Hong Kong on Monday launched a ten-year plan to reduce waste by 40 percent per person as part of efforts to catch up with other leading Asian cities and avert a looming environmental crisis.
With a population of more than 7 million, the city currently sends 1.27 kg (2.8 pounds) per person per day to three huge outdoor landfill sites which are set to reach capacity by 2020.
The government's 'blueprint' document proposed reaching its reduction target by expanding recycling, levying duties on household rubbish and improving waste-related infrastructure.
It also mooted the possibility of building incinerators and extending existing landfill sites.
"To face the challenges of the waste issue fundamentally, we need the joint efforts of the entire community to embrace an environmentally sustainable culture in daily life," the city's environmental minister Wong Kam-sing told reporters.
"We are committed to taking all the necessary decisions and actions now so we can put Hong Kong on a clear path...towards a use less, waste less lifestyle," Wong said in the document.
The government hopes to recycle 55 percent of the city's waste, incinerate 23 percent and place 22 percent in landfills by 2022. In 2011, 52 percent of waste was put into landfills and 48 percent recycled.
But the proposal to build an incinerator is unpopular with residents and some environmentalists.
Other possible measures include an expansion of food-waste recycling, a waste separation and collection system, a charge on construction waste and landfill extensions.
The majority of the 9,000 tonnes of rubbish generated in Hong Kong each day is from households, business and industry and made primarily of putrescibles, paper and plastics, the report said.

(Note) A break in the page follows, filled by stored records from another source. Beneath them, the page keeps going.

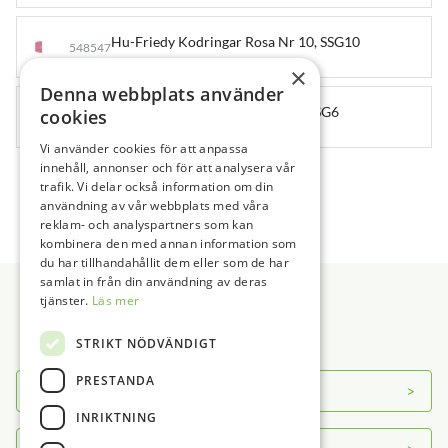
Sensor
Foliesvets Tillbehör
Vacuumformare
Sensor Tillbehör
Ultraljudsbad
Hu-Friedy Kodringar Rosa Nr 10, SSG10
548547
Ultraljudsbad Tillbehör
16 st
×
Vattendestillator
Denna webbplats använder
Hu-Friedy Kodringar Röd Nr 6, SSG6
cookies
548543
16 st
Vi använder cookies för att anpassa
innehåll, annonser och för att analysera vår
1
2
→
trafik. Vi delar också information om din
användning av vår webbplats med våra
reklam- och analyspartners som kan
kombinera den med annan information som
du har tillhandahållit dem eller som de har
Sidfot
samlat in från din användning av deras
tjänster.
Läs mer
STRIKT NÖDVÄNDIGT
PRESTANDA
Om DAB
INRIKTNING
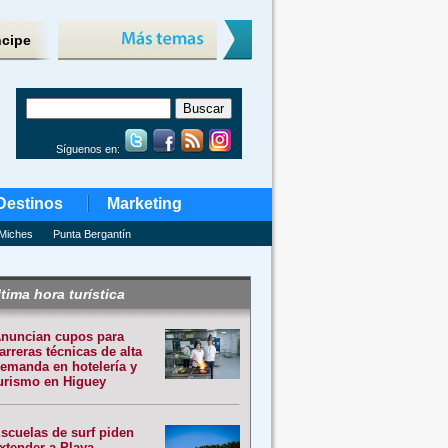
ncipe
Síguenos en:
Destinos
Marketing
Miches
Punta Bergantín
tima hora turística
nuncian cupos para
arreras técnicas de alta
emanda en hotelería y
urismo en Higuey
scuelas de surf piden
xtender a Playa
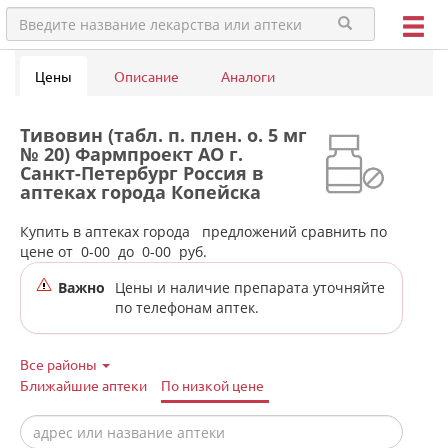
Цены
Описание
Аналоги
Тивовин (табл. п. плен. о. 5 мг
№ 20) Фармпроект АО г.
Санкт-Петербург Россия в
аптеках города Копейска
(Челябинская обл)
Купить в аптеках города
предложений сравнить по
цене от
0-00
до
0-00
руб.
Важно
Цены и наличие препарата уточняйте
по телефонам аптек.
Все районы
Ближайшие аптеки
По низкой цене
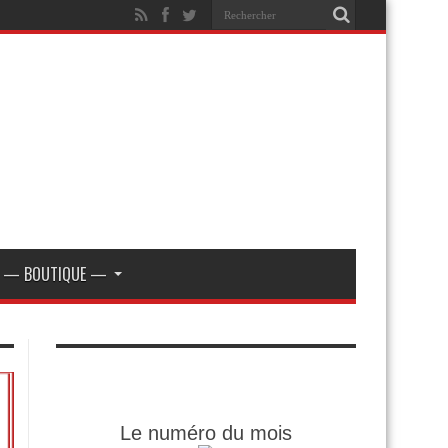
— BOUTIQUE —
Le numéro du mois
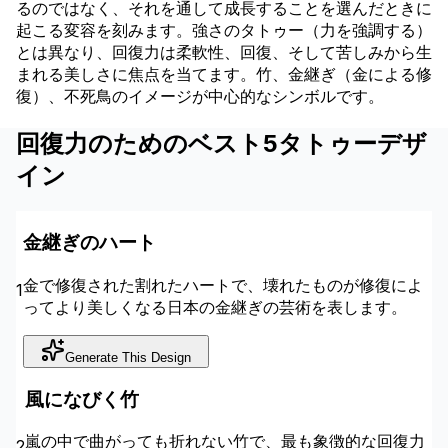
るのではなく、それを通して成長することを選んだときに
起こる変容を刻みます。強さのタトゥー（力を強調する）
とは異なり、回復力は柔軟性、回復、そして苦しみから生
まれる美しさに焦点を当てます。竹、金継ぎ（金による修
復）、不死鳥のイメージが中心的なシンボルです。
回復力のためのベスト5タトゥーデザ
イン
金継ぎのハート
金で修復された割れたハートで、壊れたものが修復によ
1
ってより美しくなる日本の金継ぎの芸術を表します。
Generate This Design
風になびく竹
嵐の中で曲がっても折れない竹で、最も象徴的な回復力
2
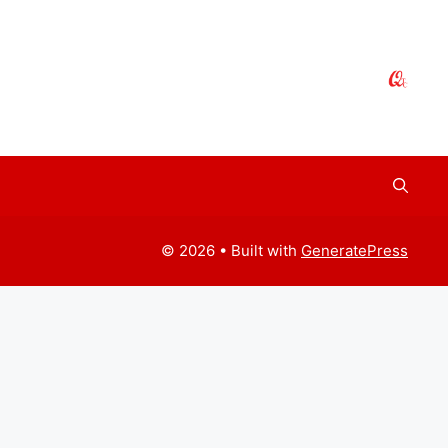
© 2026
• Built with
GeneratePress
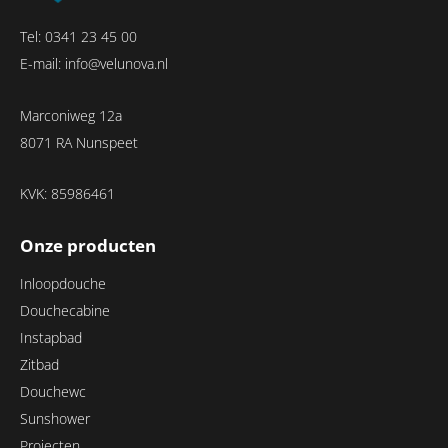
Tel:
0341 23 45 00
E-mail:
info@velunova.nl
Marconiweg 12a
8071 RA Nunspeet
KVK: 85986461
Onze producten
Inloopdouche
Douchecabine
Instapbad
Zitbad
Douchewc
Sunshower
Projecten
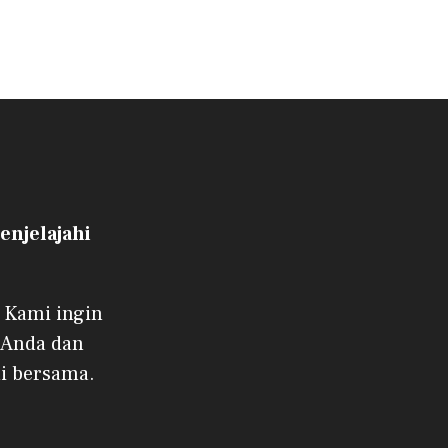
njelajahi
 Kami ingin
 Anda dan
i bersama.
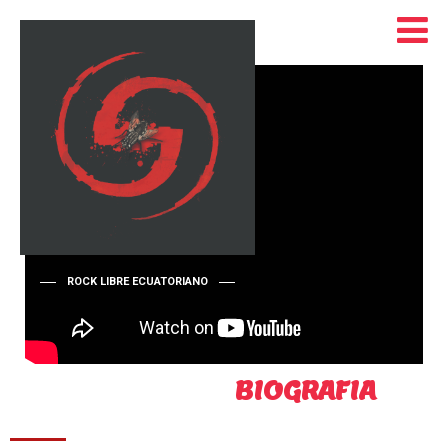
ROCK LIBRE ECUATORIANO
NEW ALBUM FOR
BIOGRAFIA
DDD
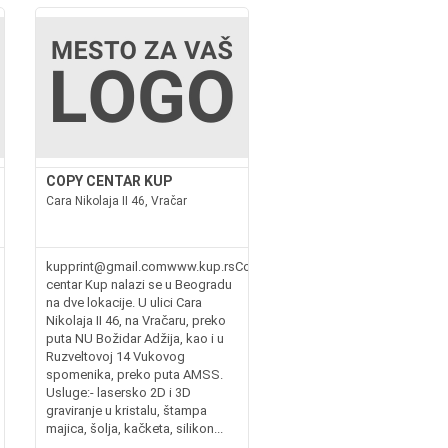
COPY CENTAR KUP
Cara Nikolaja II 46, Vračar
kupprint@gmail.comwww.kup.rsCopy
centar Kup nalazi se u Beogradu
na dve lokacije. U ulici Cara
Nikolaja II 46, na Vračaru, preko
puta NU Božidar Adžija, kao i u
Ruzveltovoj 14 Vukovog
spomenika, preko puta AMSS.
Usluge:- lasersko 2D i 3D
graviranje u kristalu, štampa
majica, šolja, kačketa, silikon...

The southern Chinese city has a high waste generation rate compared to other Asian cities of similar economic development, Wong said, adding that Hong Kong is behind because it has not taken enough steps to reduce waste.
Hong Kong's generation of waste per person is higher than other large Asian cities, including Metro Tokyo and Seoul which generate only 0.77 kg and 0.95 kg of daily waste per person, according to the document.
Wong also offered Taipei as an example where a volume-based waste fee system helped reduced waste per person by 65 percent from 2000 to 2011, according to Taiwan Environmental Authority statistics.
The city's Environmental Protection Department had previously published a 10-year framework for managing the city's waste in 2005 but has been criticised for failing to implement much of the plan.